▶ **What is required**: Each record below must be returned exactly, with no line left out.

▶ **Listed records**:
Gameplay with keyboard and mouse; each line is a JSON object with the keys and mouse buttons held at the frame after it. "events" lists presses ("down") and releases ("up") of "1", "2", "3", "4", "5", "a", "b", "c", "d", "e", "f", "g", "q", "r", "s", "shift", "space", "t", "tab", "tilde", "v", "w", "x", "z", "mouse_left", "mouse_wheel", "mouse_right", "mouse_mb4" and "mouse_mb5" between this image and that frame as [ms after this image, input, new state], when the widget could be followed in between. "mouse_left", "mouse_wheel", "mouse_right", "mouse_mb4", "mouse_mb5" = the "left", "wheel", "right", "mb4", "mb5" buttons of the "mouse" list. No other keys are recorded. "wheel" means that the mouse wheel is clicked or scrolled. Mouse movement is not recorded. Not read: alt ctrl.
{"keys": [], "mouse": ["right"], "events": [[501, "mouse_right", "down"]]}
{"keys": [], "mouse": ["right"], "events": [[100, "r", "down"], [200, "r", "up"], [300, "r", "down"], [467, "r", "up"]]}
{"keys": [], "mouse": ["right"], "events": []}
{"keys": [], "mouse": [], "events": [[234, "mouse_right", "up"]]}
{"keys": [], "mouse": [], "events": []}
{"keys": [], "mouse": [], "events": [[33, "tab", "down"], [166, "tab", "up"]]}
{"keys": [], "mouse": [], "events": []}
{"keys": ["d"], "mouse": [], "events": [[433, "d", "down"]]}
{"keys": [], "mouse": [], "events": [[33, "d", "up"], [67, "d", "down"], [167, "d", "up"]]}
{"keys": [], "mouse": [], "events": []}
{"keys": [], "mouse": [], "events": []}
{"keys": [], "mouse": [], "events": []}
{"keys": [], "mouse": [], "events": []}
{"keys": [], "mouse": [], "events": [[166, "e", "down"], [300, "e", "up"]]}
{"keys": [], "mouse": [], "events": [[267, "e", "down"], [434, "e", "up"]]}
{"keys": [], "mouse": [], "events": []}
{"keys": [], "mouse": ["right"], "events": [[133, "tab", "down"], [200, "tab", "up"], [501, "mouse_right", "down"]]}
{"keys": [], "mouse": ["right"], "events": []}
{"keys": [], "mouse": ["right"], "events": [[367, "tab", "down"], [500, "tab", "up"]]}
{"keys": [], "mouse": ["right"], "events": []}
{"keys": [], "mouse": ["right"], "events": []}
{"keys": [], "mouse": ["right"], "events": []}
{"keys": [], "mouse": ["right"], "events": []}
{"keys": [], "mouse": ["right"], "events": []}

▶ **Solution**:
Gameplay with keyboard and mouse; each line is a JSON object with the keys and mouse buttons held at the frame after it. "events" lists presses ("down") and releases ("up") of "1", "2", "3", "4", "5", "a", "b", "c", "d", "e", "f", "g", "q", "r", "s", "shift", "space", "t", "tab", "tilde", "v", "w", "x", "z", "mouse_left", "mouse_wheel", "mouse_right", "mouse_mb4" and "mouse_mb5" between this image and that frame as [ms after this image, input, new state], when the widget could be followed in between. "mouse_left", "mouse_wheel", "mouse_right", "mouse_mb4", "mouse_mb5" = the "left", "wheel", "right", "mb4", "mb5" buttons of the "mouse" list. No other keys are recorded. "wheel" means that the mouse wheel is clicked or scrolled. Mouse movement is not recorded. Not read: alt ctrl.
{"keys": [], "mouse": ["right"], "events": [[501, "mouse_right", "down"]]}
{"keys": [], "mouse": ["right"], "events": [[100, "r", "down"], [200, "r", "up"], [300, "r", "down"], [467, "r", "up"]]}
{"keys": [], "mouse": ["right"], "events": []}
{"keys": [], "mouse": [], "events": [[234, "mouse_right", "up"]]}
{"keys": [], "mouse": [], "events": []}
{"keys": [], "mouse": [], "events": [[33, "tab", "down"], [166, "tab", "up"]]}
{"keys": [], "mouse": [], "events": []}
{"keys": ["d"], "mouse": [], "events": [[433, "d", "down"]]}
{"keys": [], "mouse": [], "events": [[33, "d", "up"], [67, "d", "down"], [167, "d", "up"]]}
{"keys": [], "mouse": [], "events": []}
{"keys": [], "mouse": [], "events": []}
{"keys": [], "mouse": [], "events": []}
{"keys": [], "mouse": [], "events": []}
{"keys": [], "mouse": [], "events": [[166, "e", "down"], [300, "e", "up"]]}
{"keys": [], "mouse": [], "events": [[267, "e", "down"], [434, "e", "up"]]}
{"keys": [], "mouse": [], "events": []}
{"keys": [], "mouse": ["right"], "events": [[133, "tab", "down"], [200, "tab", "up"], [501, "mouse_right", "down"]]}
{"keys": [], "mouse": ["right"], "events": []}
{"keys": [], "mouse": ["right"], "events": [[367, "tab", "down"], [500, "tab", "up"]]}
{"keys": [], "mouse": ["right"], "events": []}
{"keys": [], "mouse": ["right"], "events": []}
{"keys": [], "mouse": ["right"], "events": []}
{"keys": [], "mouse": ["right"], "events": []}
{"keys": [], "mouse": ["right"], "events": []}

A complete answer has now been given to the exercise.